▶ **DOCUMENT EXCERPT**
Mill Creek to train professionals to protect park’s dying trees

The Mill Creek MetroParks board wants to protect its trees. But right now, it can’t because it doesn’t have properly-trained personnel.

However, the board is doubling the budget to look for diseased and dying trees in Mill Creek Park. The current budget sits at $10,000 and will become $20,000 heading into 2018.

The money will go towards training certain staff to becoming certified arborists — professionals in the cultivation, management and study of individual trees.

“There are people on our staff who have shown interest in becoming an arborist,” Lee Frey, president of Mill Creek Park’s commissioners, said. “This will allow not only to have an arborist, but also trained in other things that if we need them in either capacity, they will be able to do it.”

With winter setting in, insects commonly referred to as “wolly masses” threaten the health of Hemlock trees, which are commonly found in Mill Creek Park. Right now, the insect has come as close as Beaver County.

“We’re watching for it,” Frey said. “It’s coming this way. As far as we know, it has not gone into the park yet.”

The threat of diseased trees sparked the debate at the MetroParks special board meeting Monday night. The horticulture committee then requested there be a certified arborist in the park.

The park has not staffed an arborist since 2016.

“Nobody’s looking. Nobody’s out there,” one member of the horticulture committee said. “It’s nobody’s job to do that right now.”

▶ **PARTS OF THE EXERCISE**
**A.** Check each statement against the Mill Creek Park tree article and answer yes or no, quoting the exact words from the article that settle it. (i) The budget for finding diseased and dying trees will rise from $10,000 to $20,000 heading into 2018. (ii) The insect threatening Hemlock trees has already reached Mill Creek Park. (iii) Mill Creek Park has had an arborist on staff since 2016.
**B.** Continue the Mill Creek Park tree article from where it stops, keeping its tone.

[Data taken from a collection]
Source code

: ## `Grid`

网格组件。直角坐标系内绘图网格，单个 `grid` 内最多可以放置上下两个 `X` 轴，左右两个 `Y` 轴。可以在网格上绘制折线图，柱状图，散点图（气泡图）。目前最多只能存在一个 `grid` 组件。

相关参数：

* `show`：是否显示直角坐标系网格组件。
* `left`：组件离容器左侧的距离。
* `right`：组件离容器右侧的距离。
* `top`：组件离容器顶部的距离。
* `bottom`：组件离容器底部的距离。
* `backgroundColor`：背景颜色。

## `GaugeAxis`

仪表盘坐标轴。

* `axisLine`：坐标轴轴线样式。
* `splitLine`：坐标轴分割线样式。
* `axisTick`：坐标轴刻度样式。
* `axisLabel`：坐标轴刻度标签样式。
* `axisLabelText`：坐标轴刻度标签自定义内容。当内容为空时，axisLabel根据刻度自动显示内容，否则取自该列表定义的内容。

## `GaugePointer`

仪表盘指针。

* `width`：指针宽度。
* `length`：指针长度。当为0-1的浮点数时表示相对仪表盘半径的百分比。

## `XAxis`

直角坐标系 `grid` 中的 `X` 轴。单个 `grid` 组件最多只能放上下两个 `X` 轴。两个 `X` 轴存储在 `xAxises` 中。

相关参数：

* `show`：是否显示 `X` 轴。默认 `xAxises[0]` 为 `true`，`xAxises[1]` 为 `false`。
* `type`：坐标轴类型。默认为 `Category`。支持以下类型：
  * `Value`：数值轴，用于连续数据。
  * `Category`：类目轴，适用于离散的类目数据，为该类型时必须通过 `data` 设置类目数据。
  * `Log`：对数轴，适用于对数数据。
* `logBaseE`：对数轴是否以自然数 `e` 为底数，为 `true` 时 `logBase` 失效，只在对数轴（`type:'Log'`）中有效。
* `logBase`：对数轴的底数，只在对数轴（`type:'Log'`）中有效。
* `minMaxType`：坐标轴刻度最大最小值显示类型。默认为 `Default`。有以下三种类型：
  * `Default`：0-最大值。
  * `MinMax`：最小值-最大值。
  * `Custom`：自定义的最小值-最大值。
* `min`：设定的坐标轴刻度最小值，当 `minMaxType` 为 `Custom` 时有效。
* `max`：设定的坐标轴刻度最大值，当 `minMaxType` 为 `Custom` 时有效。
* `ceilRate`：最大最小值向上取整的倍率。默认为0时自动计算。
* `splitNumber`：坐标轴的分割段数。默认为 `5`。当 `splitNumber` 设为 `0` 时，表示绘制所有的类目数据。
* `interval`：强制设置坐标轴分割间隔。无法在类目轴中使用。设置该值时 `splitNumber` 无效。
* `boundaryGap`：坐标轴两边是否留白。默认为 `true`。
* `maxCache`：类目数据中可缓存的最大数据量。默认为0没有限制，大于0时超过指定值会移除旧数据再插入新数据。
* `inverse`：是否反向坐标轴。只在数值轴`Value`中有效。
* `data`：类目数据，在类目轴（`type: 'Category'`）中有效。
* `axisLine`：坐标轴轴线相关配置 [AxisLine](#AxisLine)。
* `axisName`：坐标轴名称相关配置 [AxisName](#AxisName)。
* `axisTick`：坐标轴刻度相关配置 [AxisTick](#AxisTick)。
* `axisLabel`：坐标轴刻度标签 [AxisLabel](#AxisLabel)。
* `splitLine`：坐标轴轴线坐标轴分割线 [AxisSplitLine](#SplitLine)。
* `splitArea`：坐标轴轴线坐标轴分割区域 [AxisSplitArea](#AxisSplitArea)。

▶ **RESPONSE LIST**
**A.**
(i) Yes: "The current budget sits at $10,000 and will become $20,000 heading into 2018."
(ii) No: "As far as we know, it has not gone into the park yet."
(iii) No: "The park has not staffed an arborist since 2016."

**B.**
They debated on just how to fill the position.

Some want it filled now, while others suggested paying for training and promoting within the current staff.

Horticulture committee member Ellen Speicher said the schooling for certification takes around three years — which she believes is too long to wait. She added that dead trees are hazards that can fall and harm both people and animals.

The board and the horticulture committee ultimately decided on training within. The compromise was that a third-party arborist will be hired to monitor the trees in the park until the staff they have now is fully-trained.

“In the meantime, we’ll use a service,” Frey said. “There are 70 arborist services within a 30-mile radius of the parks.”

The vote for this compromise was almost unanimous, with just one board member voting against it.

Now that the motion has passed, the board will start interviewing within the staff to decide who will get the training to become a certified arborist.